Author: Tosin Kolawole
Contact: teedonk@gmail.com
- Overview
- Key Features
- Project Structure
- Installation
- Quick Start
- Methodology
- Key Findings
- Visualization & Analysis
- Results
- Contributing
- Citation
This project provides a comprehensive comparative analysis of Neuroevolution (NEAT) and Reinforcement Learning (DQN) approaches for maze navigation with deliberately misleading paths. The focus is on understanding how these two fundamentally different AI paradigms:
- React to challenging environments with deceptive rewards
- Decide between competing options under uncertainty
- Adapt their strategies over time through different learning mechanisms
Understanding how different AI approaches handle deception and misleading information is crucial for:
- Building robust AI systems that can navigate complex, adversarial environments
- Advancing toward Artificial General Intelligence (AGI) through comparative algorithm analysis
- Understanding the strengths and limitations of evolutionary vs gradient-based learning
- Developing hybrid approaches that combine population-based exploration with value-based exploitation
This research demonstrates that NEAT outperforms DQN in long-term maze navigation despite DQN's initially faster convergence. This finding highlights the importance of maintaining population diversity for sustained performance in environments with misleading information.
- NEAT (NeuroEvolution of Augmenting Topologies): Population-based genetic algorithm with topology evolution
- DQN (Deep Q-Network): Value-based reinforcement learning with experience replay
- 5 NEAT agents displayed simultaneously with different colors and shapes
- Animated gold star goal with pulsing glow, sparkles, and rotating rings
- Real-time Q-value decision bars showing agent reasoning
- Live performance metrics (steps, rewards, distance, exploration)
- Generation/episode counters with epsilon decay tracking
- Performance comparison chart showing both methods over time
- Noise sensitivity analysis (0-50% observation noise)
- Generalization to randomly generated mazes
- Failure mode classification (loops, traps, timeouts)

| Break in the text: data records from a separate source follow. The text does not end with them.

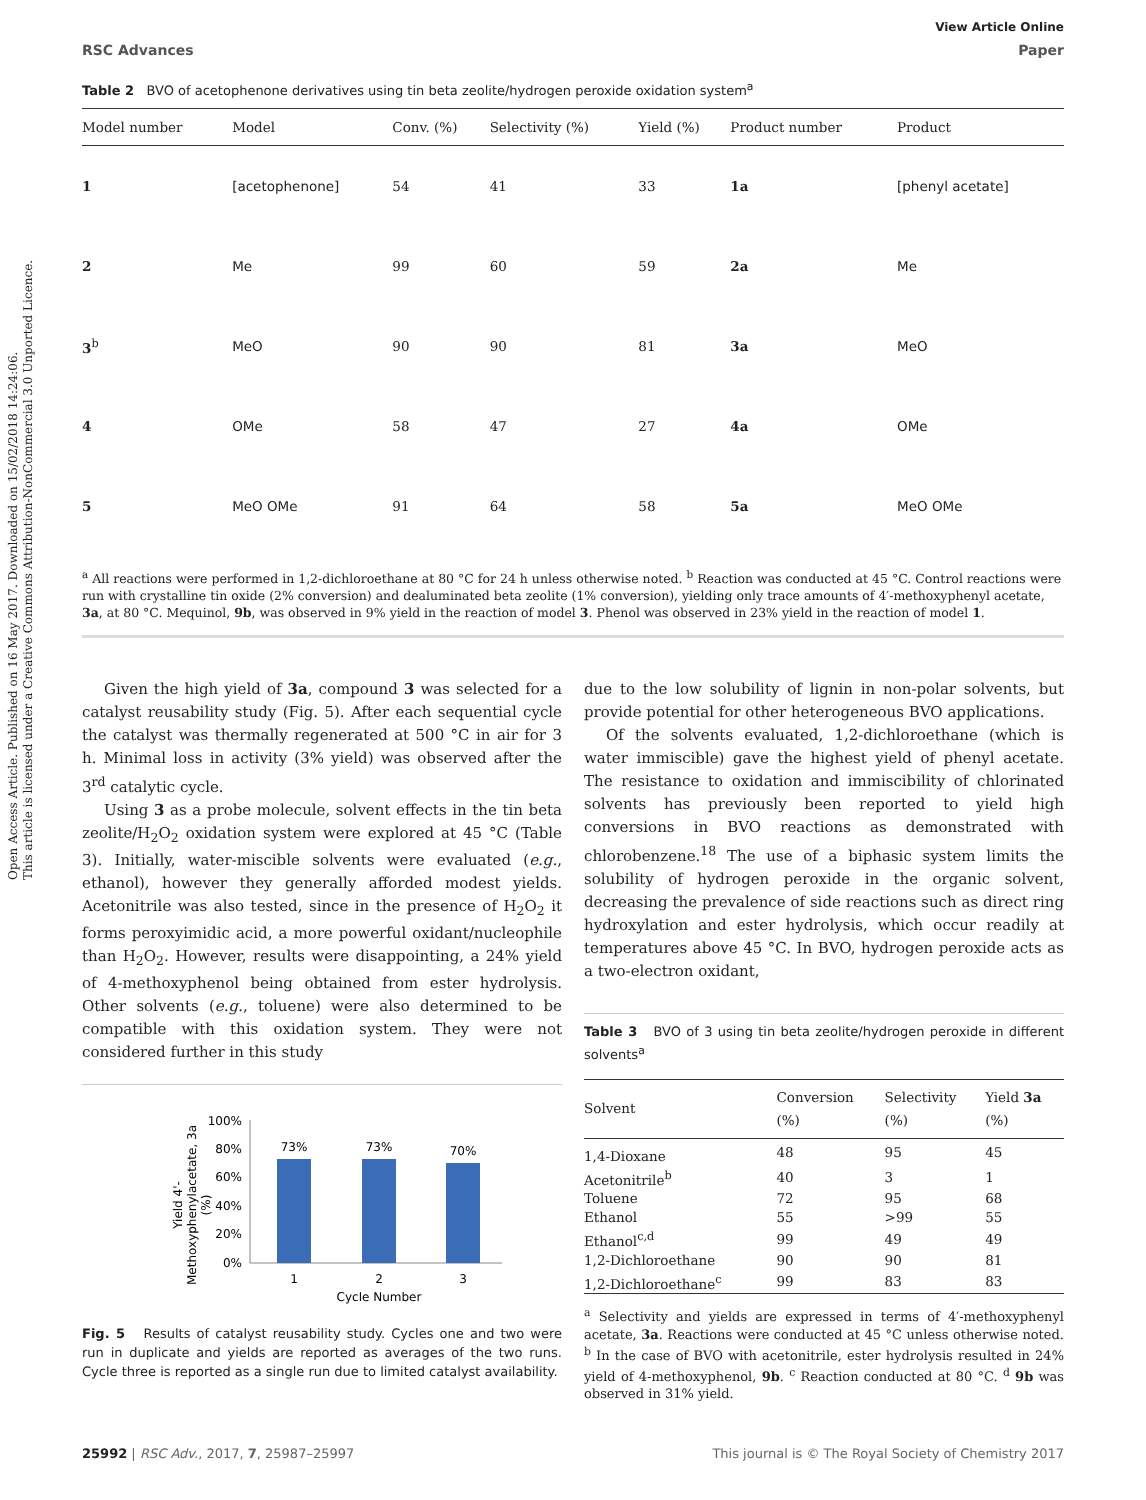Open Access Article. Published on 16 May 2017. Downloaded on 15/02/2018 14:24:06.
This article is licensed under a Creative Commons Attribution-NonCommercial 3.0 Unported Licence.
View Article Online
RSC Advances Paper
Table 2 BVO of acetophenone derivatives using tin beta zeolite/hydrogen peroxide oxidation system<sup>a</sup>
| Model number | Model | Conv. (%) | Selectivity (%) | Yield (%) | Product number | Product |
| --- | --- | --- | --- | --- | --- | --- |
| 1 | [acetophenone] | 54 | 41 | 33 | 1a | [phenyl acetate] |
| 2 | Me | 99 | 60 | 59 | 2a | Me |
| 3<sup>b</sup> | MeO | 90 | 90 | 81 | 3a | MeO |
| 4 | OMe | 58 | 47 | 27 | 4a | OMe |
| 5 | MeO OMe | 91 | 64 | 58 | 5a | MeO OMe |
<sup>a</sup> All reactions were performed in 1,2-dichloroethane at 80 °C for 24 h unless otherwise noted. <sup>b</sup> Reaction was conducted at 45 °C. Control reactions were run with crystalline tin oxide (2% conversion) and dealuminated beta zeolite (1% conversion), yielding only trace amounts of 4′-methoxyphenyl acetate, 3a, at 80 °C. Mequinol, 9b, was observed in 9% yield in the reaction of model 3. Phenol was observed in 23% yield in the reaction of model 1.
Given the high yield of 3a, compound 3 was selected for a catalyst reusability study (Fig. 5). After each sequential cycle the catalyst was thermally regenerated at 500 °C in air for 3 h. Minimal loss in activity (3% yield) was observed after the 3<sup>rd</sup> catalytic cycle.
Using 3 as a probe molecule, solvent effects in the tin beta zeolite/H<sub>2</sub>O<sub>2</sub> oxidation system were explored at 45 °C (Table 3). Initially, water-miscible solvents were evaluated (e.g., ethanol), however they generally afforded modest yields. Acetonitrile was also tested, since in the presence of H<sub>2</sub>O<sub>2</sub> it forms peroxyimidic acid, a more powerful oxidant/nucleophile than H<sub>2</sub>O<sub>2</sub>. However, results were disappointing, a 24% yield of 4-methoxyphenol being obtained from ester hydrolysis. Other solvents (e.g., toluene) were also determined to be compatible with this oxidation system. They were not considered further in this study
100%
80%
60%
40%
20%
0%
73%
73%
70%
1
2
3
Cycle Number
Yield 4'-
Methoxyphenylacetate, 3a
(%)
Fig. 5 Results of catalyst reusability study. Cycles one and two were run in duplicate and yields are reported as averages of the two runs. Cycle three is reported as a single run due to limited catalyst availability.
due to the low solubility of lignin in non-polar solvents, but provide potential for other heterogeneous BVO applications.
Of the solvents evaluated, 1,2-dichloroethane (which is water immiscible) gave the highest yield of phenyl acetate. The resistance to oxidation and immiscibility of chlorinated solvents has previously been reported to yield high conversions in BVO reactions as demonstrated with chlorobenzene.<sup>18</sup> The use of a biphasic system limits the solubility of hydrogen peroxide in the organic solvent, decreasing the prevalence of side reactions such as direct ring hydroxylation and ester hydrolysis, which occur readily at temperatures above 45 °C. In BVO, hydrogen peroxide acts as a two-electron oxidant,
Table 3 BVO of 3 using tin beta zeolite/hydrogen peroxide in different solvents<sup>a</sup>
| Solvent | Conversion (%) | Selectivity (%) | Yield 3a (%) |
| --- | --- | --- | --- |
| 1,4-Dioxane | 48 | 95 | 45 |
| Acetonitrile<sup>b</sup> | 40 | 3 | 1 |
| Toluene | 72 | 95 | 68 |
| Ethanol | 55 | >99 | 55 |
| Ethanol<sup>c,d</sup> | 99 | 49 | 49 |
| 1,2-Dichloroethane | 90 | 90 | 81 |
| 1,2-Dichloroethane<sup>c</sup> | 99 | 83 | 83 |
<sup>a</sup> Selectivity and yields are expressed in terms of 4′-methoxyphenyl acetate, 3a. Reactions were conducted at 45 °C unless otherwise noted. <sup>b</sup> In the case of BVO with acetonitrile, ester hydrolysis resulted in 24% yield of 4-methoxyphenol, 9b. <sup>c</sup> Reaction conducted at 80 °C. <sup>d</sup> 9b was observed in 31% yield.
25992 | RSC Adv., 2017, 7, 25987–25997 This journal is © The Royal Society of Chemistry 2017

- Cross-maze performance evaluation
- Complete training logs with per-generation/episode statistics
- Trajectory visualization and exploration pattern analysis
- Decision boundary heatmaps
- Statistical significance testing
Neuroevolution-and-Reinforcement-Learning-for-maze-navigation/
│
├── env/ # Custom maze environments
│ ├── maze_env.py # Gymnasium-compatible 10x10 maze
│ └── mazes/ # Maze configurations (JSON)
│
├── neuroevolution/ # NEAT implementation
│ ├── neat_solver.py # Main NEAT trainer with evolution
│ └── config-neat.txt # NEAT hyperparameters
│
├── reinforcement_learning/ # DQN implementation
│ └── dqn_solver.py # DQN with target network
|
├── logs/
│ ├── dqn/ # Episode-level statistics
│ └── neat/ # Generation-level statistics
|
├── notebooks/ # Jupyter notebooks
│ ├── training_comparison.ipynb
│ ├── decision_analysis.ipynb
│ └── results_visualization.ipynb
│
├── analysis/ # Analysis and visualization
│ ├── visualize_training.py # Comparative analysis tools
│ ├── robustness_tests.py # Testing suite
│ └── interactive_dashboard.html # Real-time web visualization
│
├── docs/ # Documentation
│ ├── neat_tutorial.md # NEAT implementation guide
│ ├── dqn_tutorial.md # DQN deep dive
│ ├── environment_guide.md # Maze design guide
│ └── visualization_guide.md # Plotting reference
│
├── train_agents.py # Main training script
├── compare_agents.py # Generate comparison plots
├── test_robustness.py # Run robustness tests
├── test_maze.py # Verify maze solvability
├── requirements.txt # Python dependencies
└── README.md # This file
- Python 3.8 or higher
- pip package manager
- (Optional) CUDA-capable GPU for DQN acceleration
# 1. Clone the repository
git clone https://github.com/teedonk/Neuroevolution-and-Reinforcement-Learning-for-maze-navigation.git
cd Neuroevolution-and-Reinforcement-Learning-for-maze-navigation
# 2. Create virtual environment
python -m venv venv
# Windows
.\venv\Scripts\activate
# Linux/Mac
source venv/bin/activate
# 3. Install dependencies
pip install -r requirements.txt
# 4. Verify installation
python -c "import neat; import torch; import gymnasium; print('✅ Installation successful!')"# Quick test (15-20 minutes)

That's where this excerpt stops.